- Theatrical poster
- Directed by: John Huston
- Screenplay by: Dale Wasserman
- Based on: A Walk with Love and Death 1961 novel by Hans Koningsberger
- Produced by: Carter DeHaven
- Starring: Anjelica Huston; Assi Dayan;
- Cinematography: Edward Scaife
- Edited by: Russell Lloyd
- Music by: Georges Delerue
- Color process: Color by DeLuxe
- Production company: 20th Century Fox
- Distributed by: 20th Century Fox
- Release date: October 5, 1969;
- Running time: 90 minutes
- Country: United States
- Language: English
- Budget: $2,410,000

= A Walk with Love and Death =

1969 film directed by John Huston

A Walk with Love and Death is a 1969 American historical-drama film directed by John Huston and starring Anjelica Huston and Assi Dayan. The screenplay was by Dale Wasserman based on the 1961 novel of the same title by Hans Koningsberger.

==Plot==
The story is set at the time of the 1358 uprising of the peasants of northern France known as the Jacquerie. Heron of Fois, a student from Paris, crosses territory devastated by the upheaval and the ferocious reprisals of the nobility. He meets with Claudia, the aristocratic daughter of a royal official killed by the peasants, and they attempt to reach Calais. In the novel, Heron's intended final destination is Oxford University while in the film "the sea" less specifically comes to represent an abstract freedom. While differing in their views of the Jacquerie – Heron sympathises with the exploited peasantry, and Claudia sees their rising as mindless savagery – the young couple become lovers. In the end, they fail to escape the chaotic violence around them but await death "strangely happy – we had stopped running from them and we had our hour".

==Cast==
- Anjelica Huston as Claudia
- Assi Dayan as Heron of Fois
- Anthony Higgins as Robert of Loris
- John Hallam as Sir Meles
- Robert Lang as Pilgrim Leader
- Guy Deghy as Priest
- Michael Gough as Mad Monk
- George Murcell as Captain
- Eileen Murphy as Gypsy Girl
- Anthony Nicholls as Father Superior
- Joseph O'Conor as Pierre of St. Jean
- John Huston as Robert the Elder
- John Franklyn as Whoremaster
- Francis Heim as Knight Lieutenant
- Melvyn Hayes as First Entertainer
- Barry Keegan as Peasant Leader
- Nicholas Smith as Pilgrim
- Antoinette Reuss as Charcoal Woman
- Gilles Ségal as Entertainer
- Med Hondo as Entertainer
- Luis Masson as Entertainer
- Eugen Ledebur as Goldsmith
- Otto Dworak as Innkeeper
- Max Sulz as Peasant
- John Veenenbos as Monk
- Dieter Tressler as Majordomo
- Paul Hör as Peasant Boy
- Myra Malik as Peasant Girl
- Michael Baronne as Soldier
- Yvan Strogoff as Soldier

==Production==
The film marked the screen debut of John Huston's daughter Anjelica Huston. It also marked the screen debut of Israeli actor Assi Dayan, son of Moshe Dayan, who was credited as Assaf Dayan. John Huston plays the role of Robert the Elder, a noble who defects to the rebels.

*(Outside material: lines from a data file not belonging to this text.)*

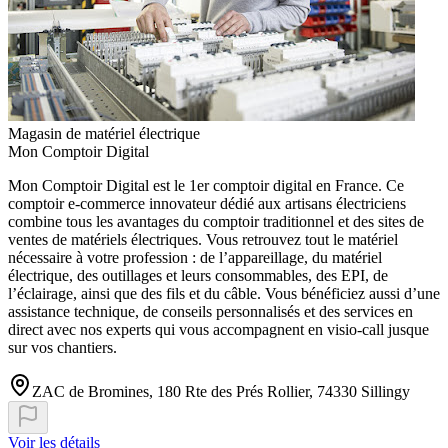
Magasin de matériel électrique
Mon Comptoir Digital
Mon Comptoir Digital est le 1er comptoir digital en France. Ce
comptoir e-commerce innovateur dédié aux artisans électriciens
combine tous les avantages du comptoir traditionnel et des sites de
ventes de matériels électriques. Vous retrouvez tout le matériel
nécessaire à votre profession : de l’appareillage, du matériel
électrique, des outillages et leurs consommables, des EPI, de
l’éclairage, ainsi que des fils et du câble. Vous bénéficiez aussi d’une
assistance technique, de conseils personnalisés et des services en
direct avec nos experts qui vous accompagnent en visio-call jusque
sur vos chantiers.
ZAC de Bromines, 180 Rte des Prés Rollier, 74330 Sillingy
Voir les détails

Anjelica Huston had been in the running to play Juliet Capulet in director Franco Zeffirelli's adaptation of Romeo and Juliet, but John Huston withdrew her from consideration when he decided to cast her as Claudia in A Walk with Love and Death. Huston felt that she was wrong for the role, and has commented on the experience that her father "miscast me first time out and I think he realized that. I was ready to act, but I wasn't ready to act for him...I was difficult, I didn't want to act with no makeup, although I'd have done it for Franco." Father and daughter had a fractious relationship on set, with the young Anjelica's having difficulty learning her lines and focusing, and her father grew more impatient and angry at directing her.

==Music==
The musical score was by the French composer Georges Delerue. It incorporated medieval folk music themes, making extensive use of lute, harpsichord, and recorders.

==Box office==
The film was not a box-office success, but John Huston noted in his autobiography An Open Book (1980) that it was highly praised in France, where there was a greater understanding of the historical context.

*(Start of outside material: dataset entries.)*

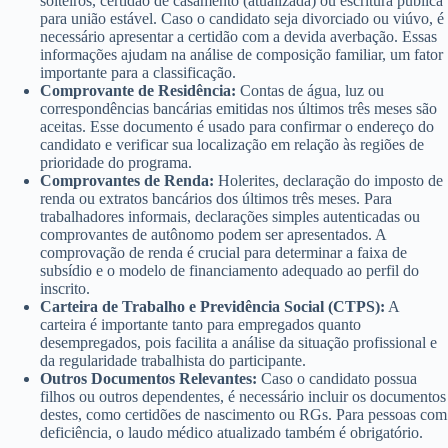
solteiros, certidão de casamento (atualizada) ou escritura pública
para união estável. Caso o candidato seja divorciado ou viúvo, é
necessário apresentar a certidão com a devida averbação. Essas
informações ajudam na análise de composição familiar, um fator
importante para a classificação.
Comprovante de Residência:
Contas de água, luz ou
correspondências bancárias emitidas nos últimos três meses são
aceitas. Esse documento é usado para confirmar o endereço do
candidato e verificar sua localização em relação às regiões de
prioridade do programa.
Comprovantes de Renda:
Holerites, declaração do imposto de
renda ou extratos bancários dos últimos três meses. Para
trabalhadores informais, declarações simples autenticadas ou
comprovantes de autônomo podem ser apresentados. A
comprovação de renda é crucial para determinar a faixa de
subsídio e o modelo de financiamento adequado ao perfil do
inscrito.
Carteira de Trabalho e Previdência Social (CTPS):
A
carteira é importante tanto para empregados quanto
desempregados, pois facilita a análise da situação profissional e
da regularidade trabalhista do participante.
Outros Documentos Relevantes:
Caso o candidato possua
filhos ou outros dependentes, é necessário incluir os documentos
destes, como certidões de nascimento ou RGs. Para pessoas com
deficiência, o laudo médico atualizado também é obrigatório.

According to Fox records, the film required $3,900,000 in rentals to break even and by 11 December 1970 had made $825,000. In September 1970, the studio reported it had lost $1,637,000 on the film.

==Reception==
Some contemporary reviewers considered that the film held up the past as a mirror of the events of 1968, when it was made. Comparisons were variously made with the Vietnam War or the Paris rioting of May/June that year, which required filming to be relocated to Austria and Italy. However a recent and detailed analysis of both the original novel by Hans Koningsberger and film by the essayist Peter G. Christensen concludes that the story is literally a period one, intended to evoke the turbulence of its 14th-century setting rather than illustrating cultural or generational issues of the late 1960s.